[Excerpts from a dataset]

******

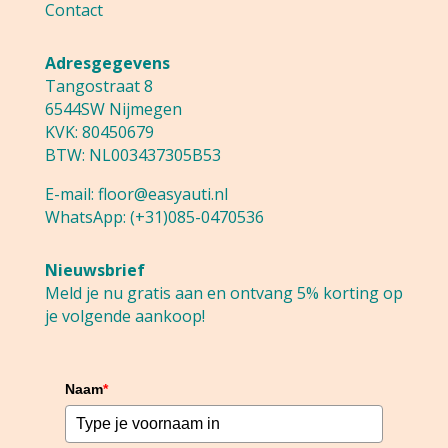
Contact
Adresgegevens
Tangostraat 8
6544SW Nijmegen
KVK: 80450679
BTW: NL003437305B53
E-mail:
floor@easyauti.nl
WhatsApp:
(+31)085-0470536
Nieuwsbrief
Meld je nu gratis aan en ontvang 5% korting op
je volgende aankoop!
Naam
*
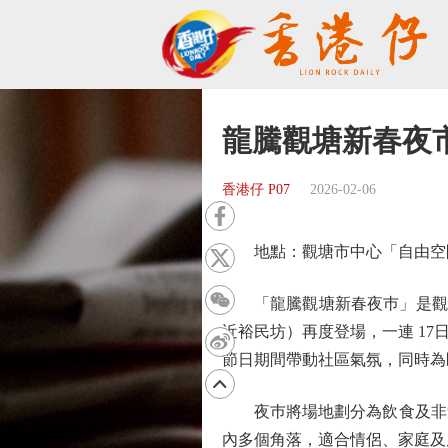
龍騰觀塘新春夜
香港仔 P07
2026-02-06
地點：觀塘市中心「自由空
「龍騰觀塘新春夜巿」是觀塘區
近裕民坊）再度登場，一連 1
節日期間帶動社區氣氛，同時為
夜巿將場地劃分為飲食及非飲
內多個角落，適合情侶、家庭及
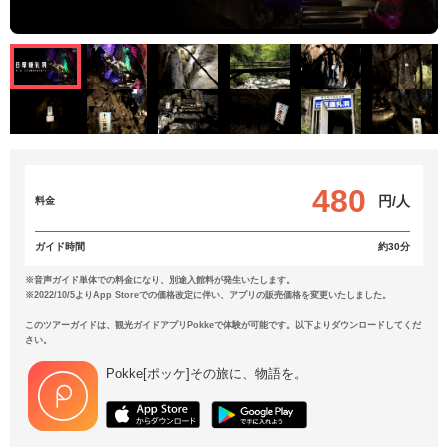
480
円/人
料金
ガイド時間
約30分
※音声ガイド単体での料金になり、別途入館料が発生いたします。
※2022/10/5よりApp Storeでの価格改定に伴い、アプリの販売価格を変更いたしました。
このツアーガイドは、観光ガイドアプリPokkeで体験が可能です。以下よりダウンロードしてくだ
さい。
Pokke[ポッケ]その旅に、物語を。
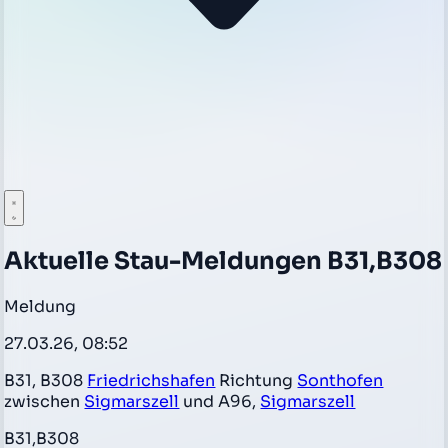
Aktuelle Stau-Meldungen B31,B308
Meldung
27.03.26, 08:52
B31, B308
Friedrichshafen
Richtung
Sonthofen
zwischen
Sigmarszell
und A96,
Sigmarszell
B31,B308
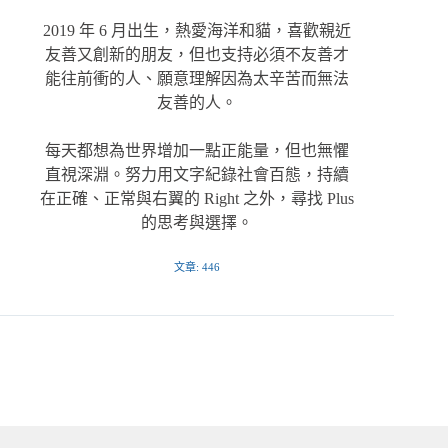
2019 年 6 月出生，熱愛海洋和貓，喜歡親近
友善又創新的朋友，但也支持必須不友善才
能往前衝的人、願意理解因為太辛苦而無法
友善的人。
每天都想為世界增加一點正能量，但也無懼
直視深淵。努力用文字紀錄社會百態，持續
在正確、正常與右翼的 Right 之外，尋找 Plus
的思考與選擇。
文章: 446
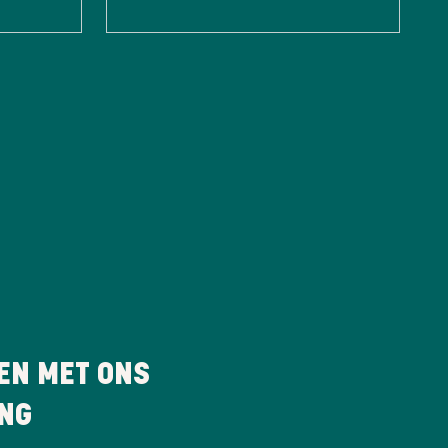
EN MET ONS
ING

******

• [Exercise goal] Every line above should be copied exactly; do not carry over the pictures.

• [Response area]
Contact
Adresgegevens
Tangostraat 8
6544SW Nijmegen
KVK: 80450679
BTW: NL003437305B53
E-mail:
floor@easyauti.nl
WhatsApp:
(+31)085-0470536
Nieuwsbrief
Meld je nu gratis aan en ontvang 5% korting op
je volgende aankoop!
Naam
*
龍騰觀塘新春夜
香港仔 P07
2026-02-06
地點：觀塘市中心「自由空
「龍騰觀塘新春夜巿」是觀塘區
近裕民坊）再度登場，一連 1
節日期間帶動社區氣氛，同時為
夜巿將場地劃分為飲食及非飲
內多個角落，適合情侶、家庭及
480
円/人
料金
ガイド時間
約30分
※音声ガイド単体での料金になり、別途入館料が発生いたします。
※2022/10/5よりApp Storeでの価格改定に伴い、アプリの販売価格を変更いたしました。
このツアーガイドは、観光ガイドアプリPokkeで体験が可能です。以下よりダウンロードしてくだ
さい。
Pokke[ポッケ]その旅に、物語を。
Aktuelle Stau-Meldungen B31,B308
Meldung
27.03.26, 08:52
B31, B308
Friedrichshafen
Richtung
Sonthofen
zwischen
Sigmarszell
und A96,
Sigmarszell
B31,B308
2019 年 6 月出生，熱愛海洋和貓，喜歡親近
友善又創新的朋友，但也支持必須不友善才
能往前衝的人、願意理解因為太辛苦而無法
友善的人。
每天都想為世界增加一點正能量，但也無懼
直視深淵。努力用文字紀錄社會百態，持續
在正確、正常與右翼的 Right 之外，尋找 Plus
的思考與選擇。
文章: 446
EN MET ONS
ING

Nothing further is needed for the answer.